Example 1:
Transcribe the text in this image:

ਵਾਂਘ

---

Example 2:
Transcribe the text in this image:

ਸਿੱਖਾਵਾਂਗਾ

▸ **Required work**
Taking the entries above, please repeat each one exactly.

▸ **Exercise output**
Example 1:
Transcribe the text in this image:

ਵਾਂਘ

---

Example 2:
Transcribe the text in this image:

ਸਿੱਖਾਵਾਂਗਾ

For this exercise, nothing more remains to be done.